Gözüme çarpan dokuz yıl öncesine ait eski haber sıradan bir haber gibi gelebilir. 17 Eylül 2003 tarihli BİA Haber Merkezinin “12 Eylül Değil, Kitabı Yargılanıyor” başlıklı haberin devamı şöyle: 

 

“Belge Yayınları'nca yayımlanan "12 Eylül Rejimi Yargılanıyor" kitabından yayıncı Ragıp Zarakolu'na "düşmanlığa tahrik" iddiasıyla dava açıldı. Asan'ın "Pontos Kültürü" kitabı ise "bölücülük"ten beraat etti. Deniz Zarakolu da konuşmasından beraat etti. 

 

(…) Belge Yayınevi editörü Ragıp Zarakolu'ya, 12 Eylül'ün 23. yıldönümünde, "12 Eylül Rejimi Yargılanıyor" adlı kitabın yayımlanması nedeniyle, İstanbul 3. (Nolu) Devlet Güvenlik Mahkemesi'nce (DGM) dava açıldı. Türk Ceza Kanunu'nun (TCK) 312. maddesinin 2. bendini ihlal ettiği gerekçesiyle hakkında dava açılan Ragıp Zarakolu, 24 Eylül'de Beşiktaş 3 No'lu Devlet Güvenlik Mahkemesi'nde (DGM), sabah saat 9.00'da, hâkim karşısına çıkacak.

 

(…) Belge Yayınları'ndan yapılan açıklamada, "Suçlanan ve yargılananlar, darbeciler olmalı, onların insanlığa karşı işlediği suçları kamuoyuna açıklayanlar değil" denildi.

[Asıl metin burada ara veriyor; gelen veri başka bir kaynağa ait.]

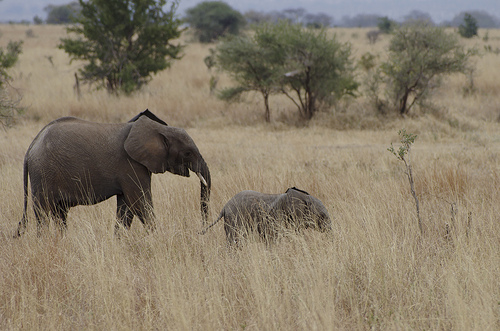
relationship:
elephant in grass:
[49, 122, 181, 195] [365, 229, 439, 294]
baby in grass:
[223, 185, 349, 239] [365, 229, 439, 294]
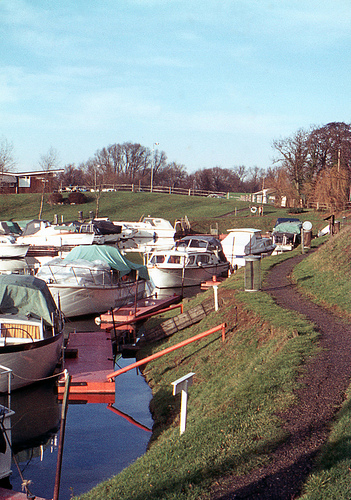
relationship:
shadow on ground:
[123, 398, 350, 496] [12, 176, 345, 487]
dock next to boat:
[55, 329, 115, 402] [1, 269, 70, 397]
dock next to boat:
[98, 292, 179, 319] [38, 245, 151, 319]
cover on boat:
[63, 247, 156, 289] [35, 242, 180, 317]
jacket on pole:
[257, 206, 262, 213] [257, 203, 262, 215]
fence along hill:
[58, 184, 348, 210] [0, 191, 325, 234]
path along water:
[201, 243, 331, 500] [12, 303, 160, 488]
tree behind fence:
[60, 120, 350, 214] [56, 182, 350, 211]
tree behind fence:
[90, 140, 166, 184] [56, 182, 350, 211]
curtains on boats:
[2, 320, 43, 342] [0, 275, 59, 395]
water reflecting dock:
[59, 401, 178, 498] [58, 332, 116, 408]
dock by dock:
[58, 331, 115, 405] [99, 286, 174, 331]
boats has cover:
[0, 275, 59, 395] [0, 274, 62, 330]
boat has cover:
[38, 245, 151, 319] [61, 245, 150, 281]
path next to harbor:
[235, 263, 343, 373] [0, 218, 299, 498]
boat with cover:
[38, 245, 151, 319] [63, 244, 155, 293]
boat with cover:
[145, 236, 227, 287] [178, 236, 219, 250]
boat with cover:
[269, 228, 295, 256] [273, 218, 300, 236]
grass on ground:
[2, 190, 347, 498] [4, 191, 350, 498]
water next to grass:
[0, 333, 154, 500] [107, 194, 227, 217]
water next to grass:
[0, 333, 154, 500] [146, 340, 290, 441]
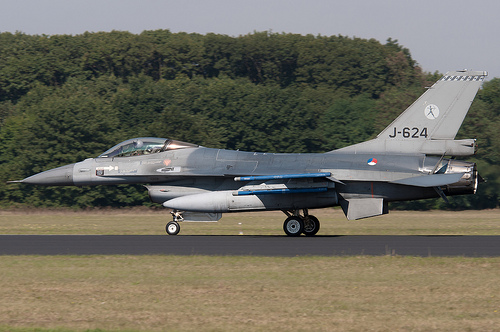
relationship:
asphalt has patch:
[0, 233, 497, 254] [330, 235, 351, 250]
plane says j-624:
[6, 69, 484, 241] [385, 122, 432, 147]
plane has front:
[6, 69, 484, 241] [6, 159, 74, 198]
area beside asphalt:
[0, 253, 496, 329] [0, 235, 500, 255]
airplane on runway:
[7, 68, 488, 235] [2, 231, 498, 252]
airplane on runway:
[7, 68, 488, 235] [2, 227, 498, 253]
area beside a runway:
[0, 208, 481, 233] [1, 232, 484, 254]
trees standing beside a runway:
[1, 29, 484, 211] [0, 233, 484, 259]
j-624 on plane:
[389, 127, 428, 139] [6, 69, 484, 241]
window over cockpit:
[94, 135, 199, 159] [81, 132, 208, 170]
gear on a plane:
[164, 204, 324, 238] [6, 69, 484, 241]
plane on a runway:
[6, 69, 484, 241] [1, 231, 483, 258]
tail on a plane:
[373, 67, 484, 141] [6, 69, 484, 241]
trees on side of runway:
[1, 29, 484, 211] [0, 230, 484, 256]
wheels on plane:
[277, 206, 323, 239] [6, 69, 484, 241]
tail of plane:
[373, 67, 484, 141] [6, 69, 484, 241]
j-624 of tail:
[389, 127, 428, 139] [373, 67, 484, 141]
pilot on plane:
[127, 137, 147, 157] [6, 69, 484, 241]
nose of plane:
[4, 159, 78, 189] [6, 69, 484, 241]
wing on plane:
[231, 167, 338, 197] [6, 69, 484, 241]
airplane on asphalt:
[7, 70, 484, 236] [0, 235, 500, 255]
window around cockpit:
[97, 137, 198, 158] [94, 132, 197, 160]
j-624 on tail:
[389, 127, 428, 139] [373, 67, 484, 141]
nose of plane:
[6, 163, 75, 186] [6, 69, 484, 241]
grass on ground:
[0, 252, 482, 330] [0, 203, 483, 330]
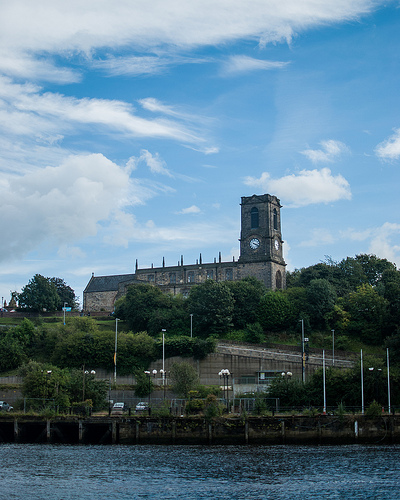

(…) Editör Deniz Zarakolu ise, 28 Ocak 2002'de yaşamını yitiren Belge Yayınları kurucusu Ayşe Nur Zarakolu'nun cenaze törenindeki konuşması nedeniyle yargılandığı davadan beraat etti.”

9 yıl önceki bu haberden sonra, 19 yıl önceki bir yazı…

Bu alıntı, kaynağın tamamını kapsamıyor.